■ What you are asked to do
Return exactly the span of lines in the following data that opens with the line containing "Fig. 4 Structural" and closes with the line containing "Table 1. Primer". Include nothing else.

━━━━━ Information supplied

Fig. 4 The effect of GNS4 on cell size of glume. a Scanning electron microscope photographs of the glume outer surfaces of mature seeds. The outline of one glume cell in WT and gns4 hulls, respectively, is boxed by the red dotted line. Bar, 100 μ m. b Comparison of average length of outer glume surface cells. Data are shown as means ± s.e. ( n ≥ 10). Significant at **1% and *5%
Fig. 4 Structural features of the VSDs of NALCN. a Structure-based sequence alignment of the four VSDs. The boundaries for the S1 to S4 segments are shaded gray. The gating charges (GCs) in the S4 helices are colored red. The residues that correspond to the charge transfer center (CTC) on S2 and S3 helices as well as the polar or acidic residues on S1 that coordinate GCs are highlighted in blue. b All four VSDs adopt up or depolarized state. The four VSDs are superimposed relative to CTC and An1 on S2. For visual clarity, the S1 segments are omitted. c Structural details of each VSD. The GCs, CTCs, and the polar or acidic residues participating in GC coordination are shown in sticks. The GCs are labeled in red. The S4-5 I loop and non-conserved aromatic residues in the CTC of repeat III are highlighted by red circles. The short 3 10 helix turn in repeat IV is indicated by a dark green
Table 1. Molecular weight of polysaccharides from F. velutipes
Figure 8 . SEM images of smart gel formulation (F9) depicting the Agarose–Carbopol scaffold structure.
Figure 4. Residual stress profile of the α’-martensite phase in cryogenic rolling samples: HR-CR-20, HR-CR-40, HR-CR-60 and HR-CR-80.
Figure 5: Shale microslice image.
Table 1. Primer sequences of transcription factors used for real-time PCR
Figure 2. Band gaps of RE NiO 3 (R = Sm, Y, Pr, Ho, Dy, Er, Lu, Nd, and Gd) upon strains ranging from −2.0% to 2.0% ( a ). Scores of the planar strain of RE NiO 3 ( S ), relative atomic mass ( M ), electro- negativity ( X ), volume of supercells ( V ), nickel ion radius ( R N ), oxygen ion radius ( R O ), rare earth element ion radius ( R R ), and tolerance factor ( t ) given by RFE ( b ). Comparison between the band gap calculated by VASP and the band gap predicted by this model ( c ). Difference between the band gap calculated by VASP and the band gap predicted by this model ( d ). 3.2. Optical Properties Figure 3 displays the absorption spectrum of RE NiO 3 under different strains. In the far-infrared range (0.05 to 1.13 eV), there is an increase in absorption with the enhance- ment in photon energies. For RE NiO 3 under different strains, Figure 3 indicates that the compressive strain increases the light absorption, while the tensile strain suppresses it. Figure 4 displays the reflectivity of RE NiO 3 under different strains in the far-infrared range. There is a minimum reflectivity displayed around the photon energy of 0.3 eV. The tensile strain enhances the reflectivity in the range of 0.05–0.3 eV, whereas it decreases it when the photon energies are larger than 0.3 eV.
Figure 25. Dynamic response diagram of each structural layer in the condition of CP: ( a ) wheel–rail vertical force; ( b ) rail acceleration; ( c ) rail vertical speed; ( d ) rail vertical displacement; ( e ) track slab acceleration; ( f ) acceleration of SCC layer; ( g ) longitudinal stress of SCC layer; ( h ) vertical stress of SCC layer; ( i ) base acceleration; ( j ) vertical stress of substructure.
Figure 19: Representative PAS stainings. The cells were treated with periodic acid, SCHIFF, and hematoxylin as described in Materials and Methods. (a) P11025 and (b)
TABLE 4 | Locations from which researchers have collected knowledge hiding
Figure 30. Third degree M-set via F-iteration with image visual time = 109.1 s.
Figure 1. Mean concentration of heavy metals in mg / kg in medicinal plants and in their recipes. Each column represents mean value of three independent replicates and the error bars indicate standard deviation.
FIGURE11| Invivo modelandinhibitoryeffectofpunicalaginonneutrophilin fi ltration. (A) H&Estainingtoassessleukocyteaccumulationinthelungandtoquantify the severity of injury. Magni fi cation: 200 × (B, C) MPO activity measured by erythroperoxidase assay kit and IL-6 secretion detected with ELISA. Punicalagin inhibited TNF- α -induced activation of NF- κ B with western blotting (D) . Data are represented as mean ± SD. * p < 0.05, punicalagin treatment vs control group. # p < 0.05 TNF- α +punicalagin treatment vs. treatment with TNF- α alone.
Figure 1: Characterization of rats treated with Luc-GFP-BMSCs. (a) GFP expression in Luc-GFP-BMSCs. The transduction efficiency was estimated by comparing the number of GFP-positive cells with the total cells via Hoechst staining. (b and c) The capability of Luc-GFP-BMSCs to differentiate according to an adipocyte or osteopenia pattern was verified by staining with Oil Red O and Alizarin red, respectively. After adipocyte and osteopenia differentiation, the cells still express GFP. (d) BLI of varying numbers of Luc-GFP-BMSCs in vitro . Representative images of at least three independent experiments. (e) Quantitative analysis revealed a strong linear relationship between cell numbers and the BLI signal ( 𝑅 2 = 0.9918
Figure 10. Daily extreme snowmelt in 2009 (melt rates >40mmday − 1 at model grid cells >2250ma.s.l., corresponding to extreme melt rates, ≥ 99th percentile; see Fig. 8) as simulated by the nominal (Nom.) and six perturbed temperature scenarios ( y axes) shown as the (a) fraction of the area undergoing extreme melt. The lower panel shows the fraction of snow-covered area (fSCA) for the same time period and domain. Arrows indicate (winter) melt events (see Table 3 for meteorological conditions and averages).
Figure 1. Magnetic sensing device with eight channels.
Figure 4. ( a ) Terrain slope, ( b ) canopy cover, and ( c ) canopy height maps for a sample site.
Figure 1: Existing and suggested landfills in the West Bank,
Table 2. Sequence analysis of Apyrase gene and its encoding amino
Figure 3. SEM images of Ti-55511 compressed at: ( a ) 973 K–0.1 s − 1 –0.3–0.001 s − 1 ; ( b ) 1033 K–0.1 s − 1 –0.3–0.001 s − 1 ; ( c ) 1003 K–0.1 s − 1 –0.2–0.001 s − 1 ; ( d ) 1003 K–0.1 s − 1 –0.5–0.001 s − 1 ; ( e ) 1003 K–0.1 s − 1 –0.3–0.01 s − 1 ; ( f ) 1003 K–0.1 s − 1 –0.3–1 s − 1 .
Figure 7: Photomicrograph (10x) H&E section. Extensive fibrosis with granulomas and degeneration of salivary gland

━━━━━━━━━━

■ Exercise response
Fig. 4 Structural features of the VSDs of NALCN. a Structure-based sequence alignment of the four VSDs. The boundaries for the S1 to S4 segments are shaded gray. The gating charges (GCs) in the S4 helices are colored red. The residues that correspond to the charge transfer center (CTC) on S2 and S3 helices as well as the polar or acidic residues on S1 that coordinate GCs are highlighted in blue. b All four VSDs adopt up or depolarized state. The four VSDs are superimposed relative to CTC and An1 on S2. For visual clarity, the S1 segments are omitted. c Structural details of each VSD. The GCs, CTCs, and the polar or acidic residues participating in GC coordination are shown in sticks. The GCs are labeled in red. The S4-5 I loop and non-conserved aromatic residues in the CTC of repeat III are highlighted by red circles. The short 3 10 helix turn in repeat IV is indicated by a dark green
Table 1. Molecular weight of polysaccharides from F. velutipes
Figure 8 . SEM images of smart gel formulation (F9) depicting the Agarose–Carbopol scaffold structure.
Figure 4. Residual stress profile of the α’-martensite phase in cryogenic rolling samples: HR-CR-20, HR-CR-40, HR-CR-60 and HR-CR-80.
Figure 5: Shale microslice image.
Table 1. Primer sequences of transcription factors used for real-time PCR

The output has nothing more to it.